-- Supplied data follows --
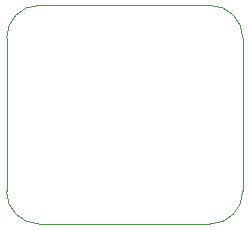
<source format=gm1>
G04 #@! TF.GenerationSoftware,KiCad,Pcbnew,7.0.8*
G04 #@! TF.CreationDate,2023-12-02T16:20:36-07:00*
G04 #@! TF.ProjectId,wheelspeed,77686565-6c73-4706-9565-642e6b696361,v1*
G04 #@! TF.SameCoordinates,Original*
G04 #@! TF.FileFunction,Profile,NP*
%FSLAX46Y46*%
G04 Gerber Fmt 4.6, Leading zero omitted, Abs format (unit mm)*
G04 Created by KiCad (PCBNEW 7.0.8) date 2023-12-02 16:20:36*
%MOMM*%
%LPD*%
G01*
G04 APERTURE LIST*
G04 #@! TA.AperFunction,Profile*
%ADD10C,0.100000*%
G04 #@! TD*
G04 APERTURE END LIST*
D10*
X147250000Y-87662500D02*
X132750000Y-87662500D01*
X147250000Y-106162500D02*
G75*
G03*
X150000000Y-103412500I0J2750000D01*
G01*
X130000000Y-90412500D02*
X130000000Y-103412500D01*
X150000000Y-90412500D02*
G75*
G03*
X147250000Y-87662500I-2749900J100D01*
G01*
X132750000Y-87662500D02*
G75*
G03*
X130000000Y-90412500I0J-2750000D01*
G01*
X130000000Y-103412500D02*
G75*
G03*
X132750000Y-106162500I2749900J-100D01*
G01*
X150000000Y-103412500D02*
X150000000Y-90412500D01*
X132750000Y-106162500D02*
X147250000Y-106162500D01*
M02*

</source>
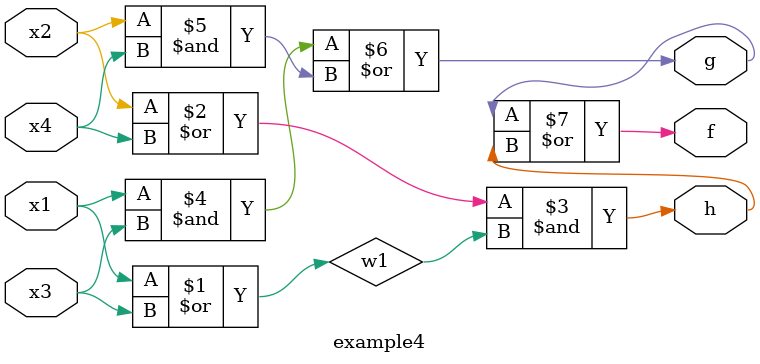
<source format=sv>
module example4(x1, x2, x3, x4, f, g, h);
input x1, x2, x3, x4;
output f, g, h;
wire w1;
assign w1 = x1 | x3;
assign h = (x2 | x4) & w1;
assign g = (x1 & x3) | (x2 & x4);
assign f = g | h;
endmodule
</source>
-- Supplied data concluded --
-- Supplied data follows --
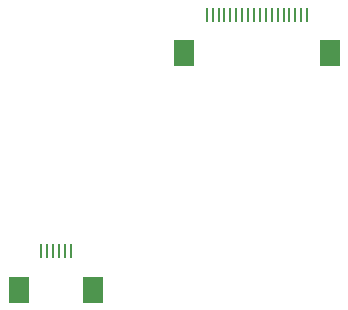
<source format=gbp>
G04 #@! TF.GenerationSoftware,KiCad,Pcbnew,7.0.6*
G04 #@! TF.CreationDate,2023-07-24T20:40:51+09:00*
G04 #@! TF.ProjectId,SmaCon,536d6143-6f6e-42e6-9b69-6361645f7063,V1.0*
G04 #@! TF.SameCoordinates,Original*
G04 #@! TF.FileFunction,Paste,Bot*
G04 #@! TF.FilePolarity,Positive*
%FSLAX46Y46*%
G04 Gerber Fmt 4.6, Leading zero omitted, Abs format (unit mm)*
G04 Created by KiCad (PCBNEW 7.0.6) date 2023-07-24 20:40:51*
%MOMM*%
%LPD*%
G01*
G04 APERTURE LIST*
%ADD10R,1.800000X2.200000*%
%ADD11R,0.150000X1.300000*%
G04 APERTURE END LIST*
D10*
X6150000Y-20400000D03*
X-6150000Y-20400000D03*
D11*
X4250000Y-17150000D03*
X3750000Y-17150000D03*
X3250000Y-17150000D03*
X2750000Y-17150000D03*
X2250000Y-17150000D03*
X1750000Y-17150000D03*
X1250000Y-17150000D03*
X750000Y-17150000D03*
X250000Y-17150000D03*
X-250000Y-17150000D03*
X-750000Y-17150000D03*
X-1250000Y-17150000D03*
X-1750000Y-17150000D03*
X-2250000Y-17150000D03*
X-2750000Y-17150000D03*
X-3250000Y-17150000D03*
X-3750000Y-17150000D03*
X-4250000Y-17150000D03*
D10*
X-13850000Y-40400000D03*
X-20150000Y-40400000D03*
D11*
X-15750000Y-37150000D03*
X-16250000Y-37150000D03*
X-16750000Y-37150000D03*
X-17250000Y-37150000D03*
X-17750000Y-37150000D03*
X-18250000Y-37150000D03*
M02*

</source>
-- Supplied data concluded --
The problem:
Take every line above carrying "format" and return it.

Answer to this problem:
<source format=gm1>
G04 Gerber Fmt 4.6, Leading zero omitted, Abs format (unit mm)*
<source format=sv>
<source format=gbp>
G04 Gerber Fmt 4.6, Leading zero omitted, Abs format (unit mm)*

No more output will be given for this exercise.